Di depan kasir toko, dengan pose yang terlihat seperti kami saling berpelukan, kami tidak bisa bergerak. kau bercanda, kan? aku berpikir sekali lagi.

“Permisi, bisakah kau memanggil seseorang?” aku bertanya kepada wanita di kasir.

Terjadi sedikit keributan. Para dokter dan perawat datang berlarian dengan ekspresi yang berubah-ubah.
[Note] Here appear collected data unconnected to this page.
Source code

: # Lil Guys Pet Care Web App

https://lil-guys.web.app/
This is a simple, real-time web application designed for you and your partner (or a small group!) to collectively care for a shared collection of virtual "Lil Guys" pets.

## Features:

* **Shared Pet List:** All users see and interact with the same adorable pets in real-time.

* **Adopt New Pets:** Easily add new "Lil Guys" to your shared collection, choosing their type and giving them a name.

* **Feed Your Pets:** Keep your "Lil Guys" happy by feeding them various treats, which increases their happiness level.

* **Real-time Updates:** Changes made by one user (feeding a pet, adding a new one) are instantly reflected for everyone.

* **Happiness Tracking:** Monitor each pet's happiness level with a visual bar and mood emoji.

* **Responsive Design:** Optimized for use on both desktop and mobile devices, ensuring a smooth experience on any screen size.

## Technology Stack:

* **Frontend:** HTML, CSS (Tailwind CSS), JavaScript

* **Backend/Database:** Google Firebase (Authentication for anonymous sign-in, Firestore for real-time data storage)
Mamizu diletakkan di atas tandu, sesuatu seperti tempat tidur dengan rol yang dipasang di kakinya untuk mobilitas, dan dibawa pergi ke suatu tempat.

“Aku gagal, ya?” Mamizu berkata saat dia digotong, sambil menatap langit-langit.

Tentu saja, aku juga tidak pergi dengan bebas.

Ritsu-san, yang sedang dalam perjalanan pulang, kembali ke rumah sakit dalam waktu kurang dari satu jam.

Dia dan aku duduk di kursi di samping tempat tidur Mamizu yang kosong di kamarnya dan saling berhadapan.

“Aku akan jujur. Aku tidak benar-benar ingin kau datang ke sini,” kata Ritsu-san dengan jujur. Ada kemarahan yang jelas dalam suaranya.

“Maafkan aku.” aku tidak membuat alasan dan hanya meminta maaf.

“Tidak hanya hal-hal yang menyedihkan, tetapi hal-hal yang menyenangkan juga menyebabkan stres pada manusia. Apa kau mengerti? Gadis itu tidak normal,” lanjutnya.

Aku hanya duduk diam dan menerima kemarahannya. Puluhan kata yang ingin ku katakan padanya melayang-layang di pikiran ku, tapi aku tidak bisa mengatakan apa-apa.

Setelah hal ini berlangsung beberapa saat, Mamizu kembali ke kamar.

Dia duduk di kursi roda dengan seorang perawat yang mendorongnya.

“Jangan memaksanya untuk mendorong terlalu keras,” kata perawat itu kepada ku .

Dia tampak berkemauan keras dan memiliki tanda pengenal bertuliskan ‘Okazaki’ di dadanya.

Aku hanya menundukkan kepala.

Kemudian, dengan bantuan perawat dan Ritsu-san, Mamizu merangkak naik ke tempat tidur. Dia duduk dengan punggung menempel ke dinding dan menatap kami satu per satu.

“Jangan melihat ku dengan wajah yang menakutkan,” katanya. “Semua orang membuat keributan. Hal-hal seperti ini sering terjadi di masa lalu, bukan? Itu bukan karena kami pergi ke toko.”

“Itulah kondisi yang kau alami, jadi sesuatu yang buruk bisa saja terjadi jika kau hanya berjalan-jalan,” kata Okazaki-san, seolah memarahi Mamizu.

“kau juga, memang begini keadaannya, jadi aku ingin kau tidak mengatakan sesuatu yang tidak perlu untuk menggodanya,” kata Ritsu-san. “Jika memungkinkan, kau harus mengambil kesempatan ini untuk berhenti datang…”

Sebelum Ritsu-san bisa berkata apa-apa lagi, air mata mengalir dari mata Mamizu.

“Maafkan aku,” kata Mamizu.

Aku bisa melihat Ritsu-san goyah.

“Ini bukan salah Takuya-kun. Aku yang memaksanya untuk ikut denganku. Jadi jangan mengatakan hal seperti itu dan jangan marah. Jika ibu ingin marah, marahlah padaku.” Mamizu menangis, matanya merah padam.

“Watarase-san, tenanglah,” kata perawat Okazaki-san, memberi isyarat kepada Ritsu-san dengan matanya.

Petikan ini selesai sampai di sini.